_TEXT_
Um mit Gewinn in Jorge Edwards satirische Polit-Parabel einzutauchen, die zwischen Erich Honeckers eiskalter Zeit in Ostberlin und Augusto Pinochets Diktatorenzeit in Chile angesiedelt ist, muss man beiseite lassen, was man an exotischer Lektüre Lateinamerikas kennt.

Von Hans-Jürgen Schmitt | 20.04.2008
    Doch es gibt Spannungen und Geheimnisse anderer Art genug, die in jener problematischen Feststellung und Selbstcharakterisierung des Romanhelden Faustino gipfeln, als er sich plötzlich in Chile als unfreiwilliger Held wiederfindet:

    Niemand reist mir nichts dir nichts und dann noch heimlich aus Ostberlin aus. Zwischen meiner Anwesenheit und dieser Offensive an allen Fronten - die versteckten Arsenale, das Attentat - schien offenkundig eine Verbindung zu bestehen. Sie hatten also einen Helden vor sich, trotz seines runden Gesichts und seines gutmütigen, fast schon dümmlichen Aussehens.
    Jorge Edwards - geboren 1931 in Santiago de Chile - ist mit seinen Erzählwerken zu den profiliertesten Autoren seiner Generation zu rechnen. Er wurde zunächst in Deutschland bekannt mit "Adiós Poeta", seinen packenden Erinnerungen über seine nicht ganz konfliktfreie Freundschaft mit Pablo Neruda; sodann mit seinem kritischen Bericht "Persona non grata" über seine Zeit als Diplomat in Kuba, die zur Hinauskomplimentierung durch Fidel Castro führte, weil er als Schriftsteller sich nicht diplomatisch verhielt. In beiden Büchern zeigte sich Edwards weltmännischer, liberaler Geist.

_ENTNOMMENES MATERIAL_
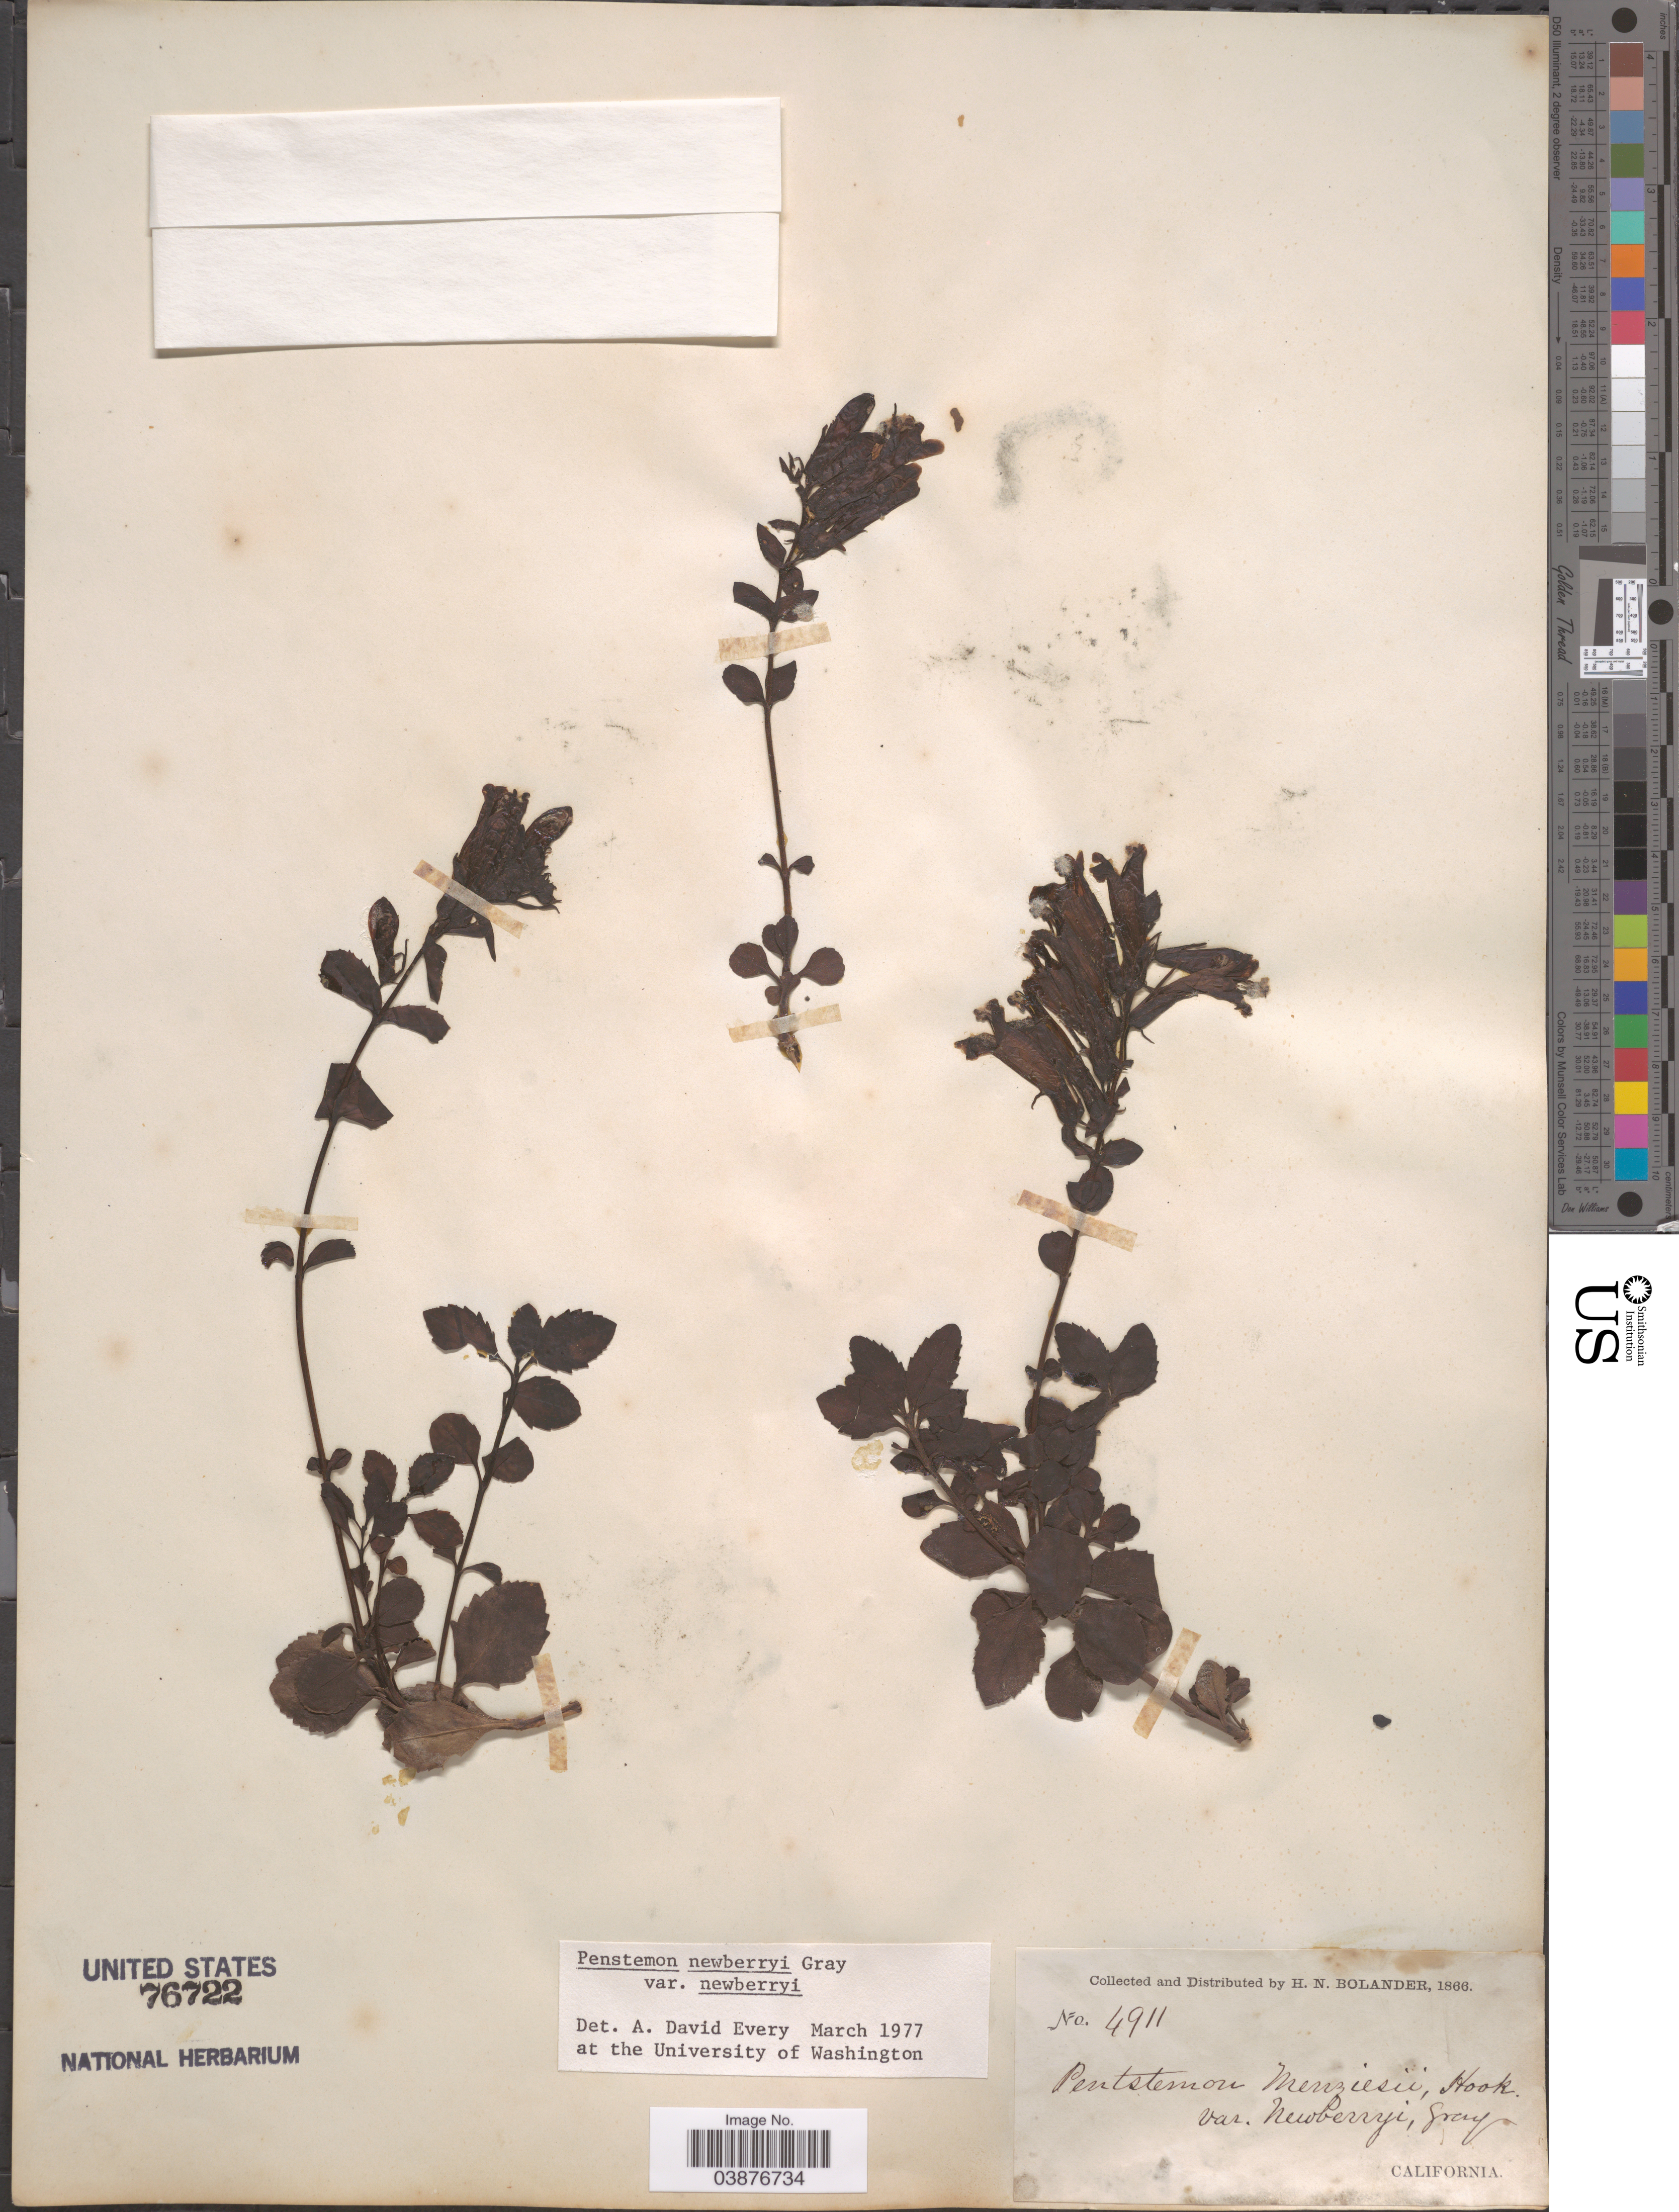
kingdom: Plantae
---
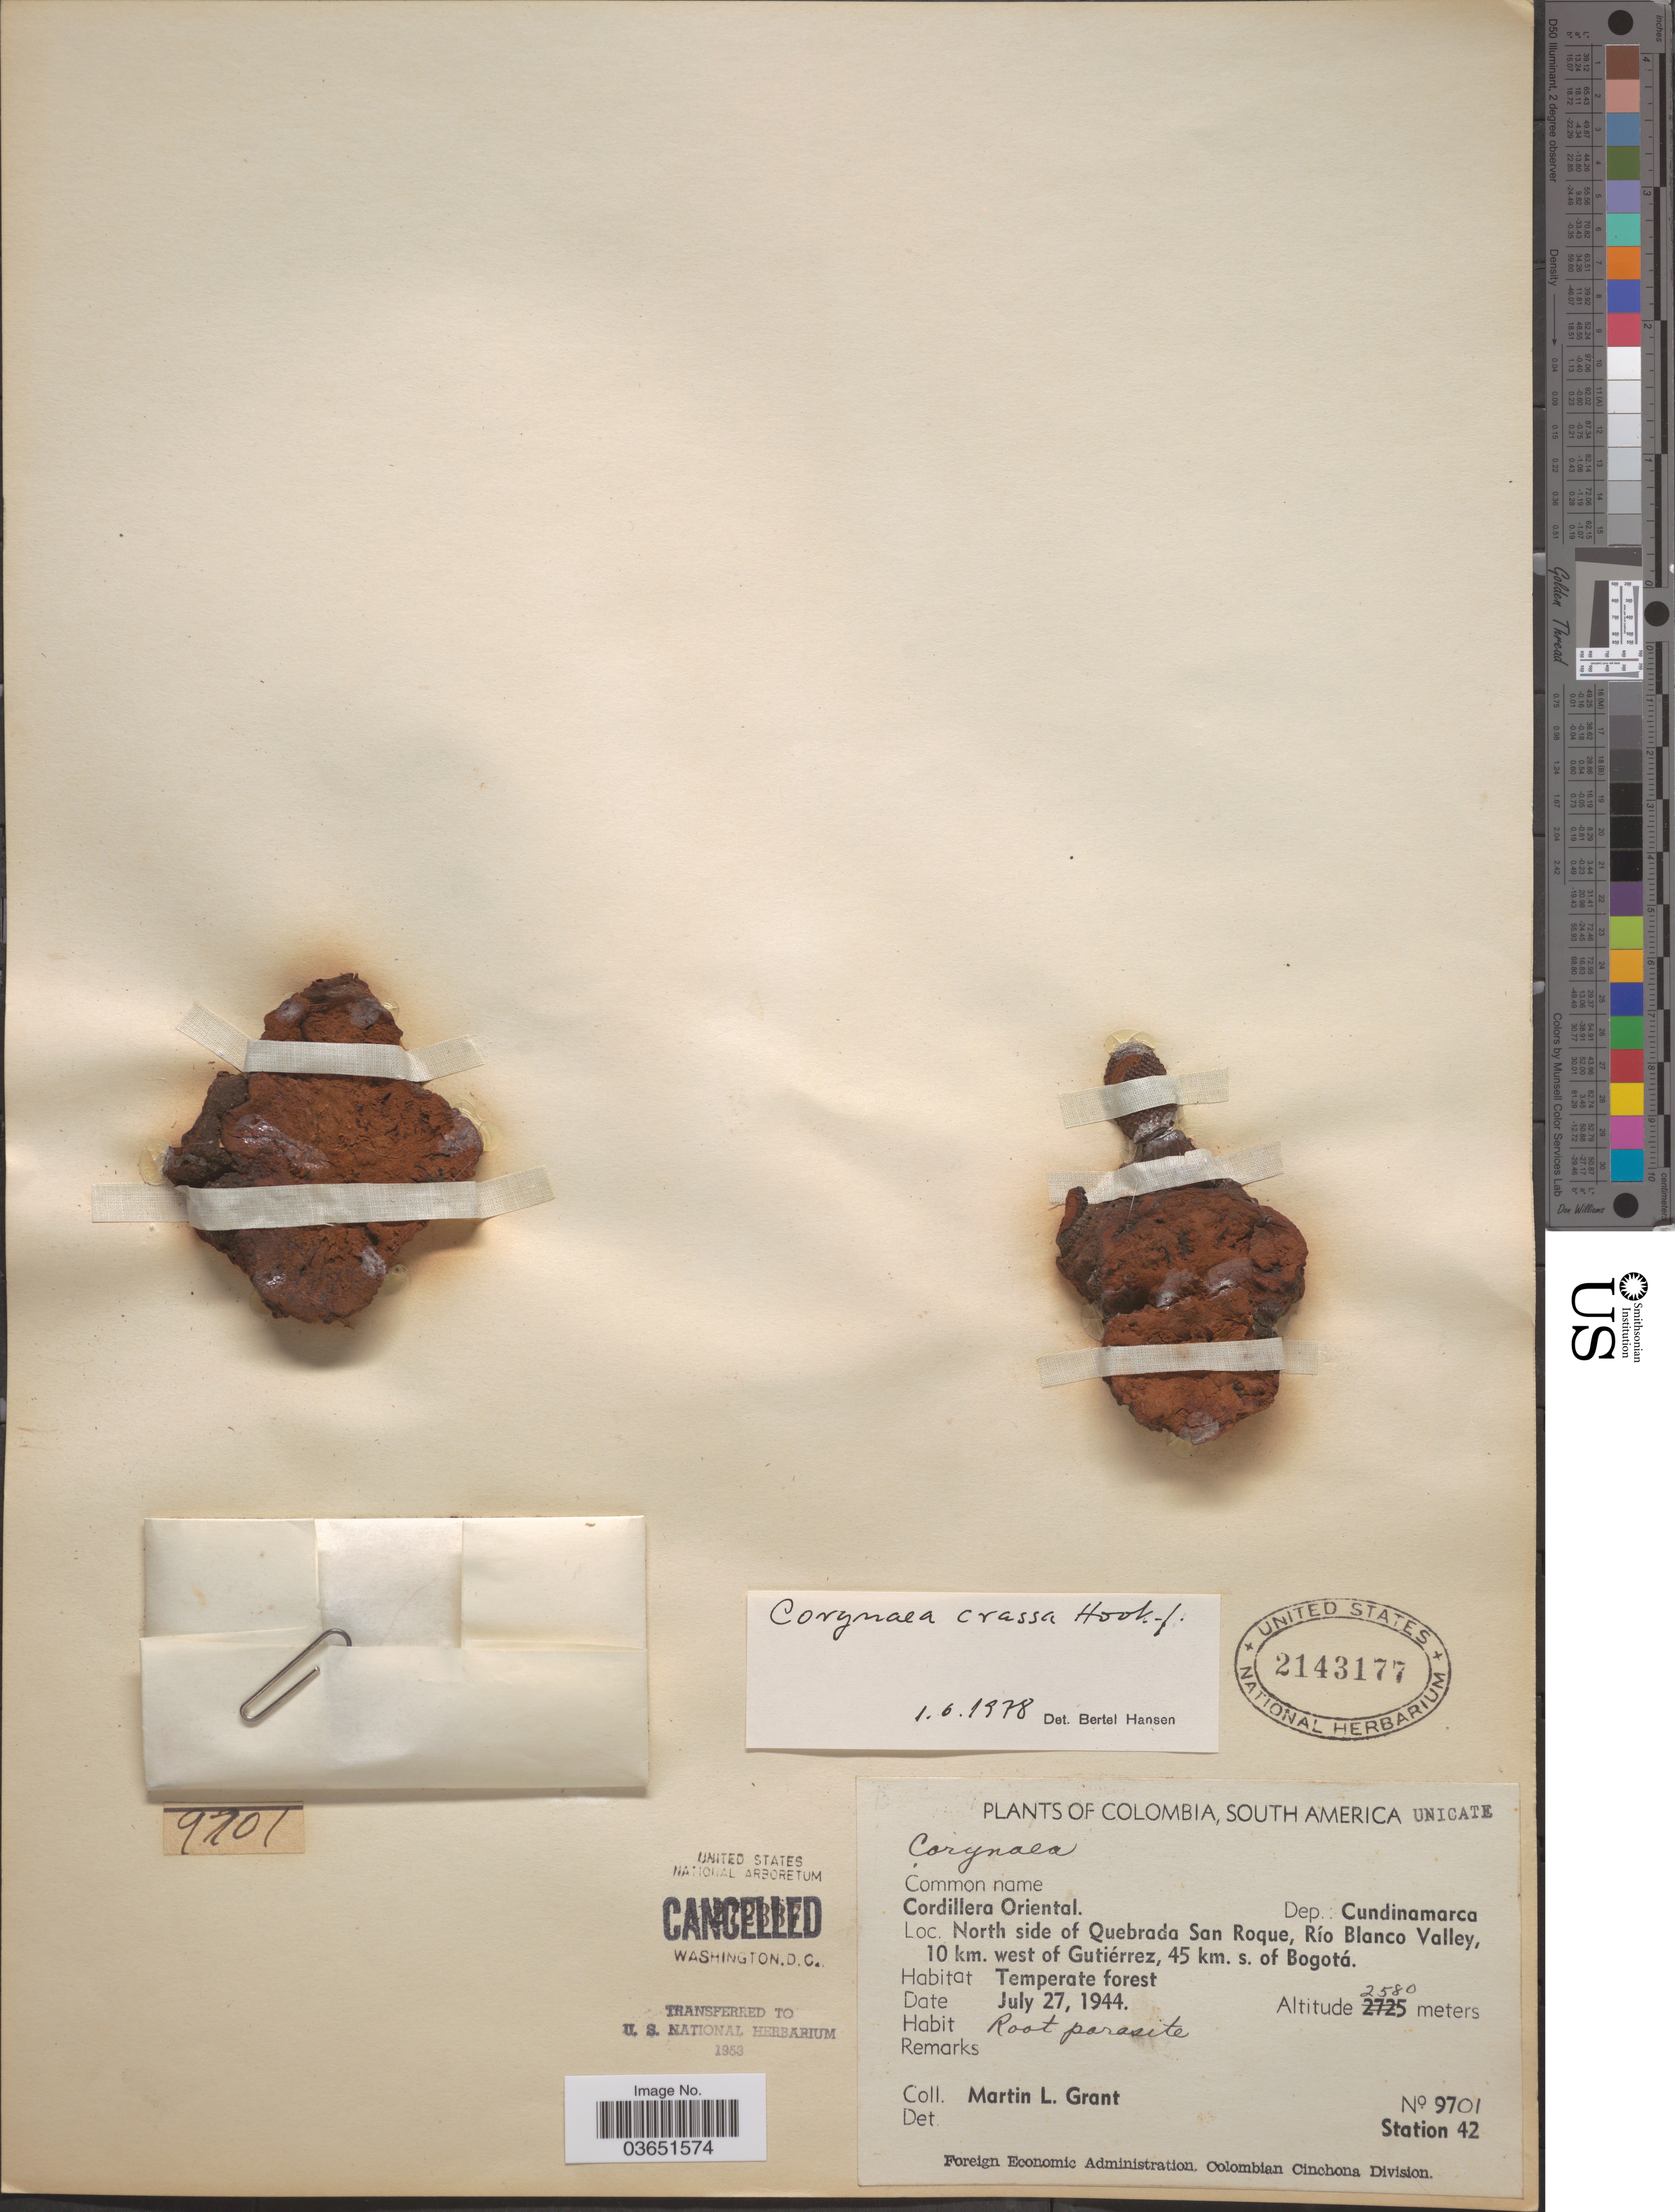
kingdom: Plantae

_ARBEITSAUFTRÄGE_
• A. Beantworten Sie anhand des Textes über Jorge Edwards:
(i) In welchem Jahr und in welcher Stadt wurde Jorge Edwards geboren?
(ii) Wie heißt der Held des Romans?
(iii) Über wessen Freundschaft berichtet Edwards in „Adiós Poeta“?
• B. Schreiben Sie aus dem Text über Jorge Edwards die Stelle von „Von Hans-Jürgen Schmitt“ bis einschließlich „schon dümmlichen Aussehens.“ wortgetreu ab.
Die Einträge werden zur Bearbeitung nicht benötigt.

_LÖSUNGEN_
• A.
(i) 1931 in Santiago de Chile
(ii) Faustino
(iii) Über seine Freundschaft mit Pablo Neruda

• B.
Von Hans-Jürgen Schmitt | 20.04.2008
    Doch es gibt Spannungen und Geheimnisse anderer Art genug, die in jener problematischen Feststellung und Selbstcharakterisierung des Romanhelden Faustino gipfeln, als er sich plötzlich in Chile als unfreiwilliger Held wiederfindet:

    Niemand reist mir nichts dir nichts und dann noch heimlich aus Ostberlin aus. Zwischen meiner Anwesenheit und dieser Offensive an allen Fronten - die versteckten Arsenale, das Attentat - schien offenkundig eine Verbindung zu bestehen. Sie hatten also einen Helden vor sich, trotz seines runden Gesichts und seines gutmütigen, fast schon dümmlichen Aussehens.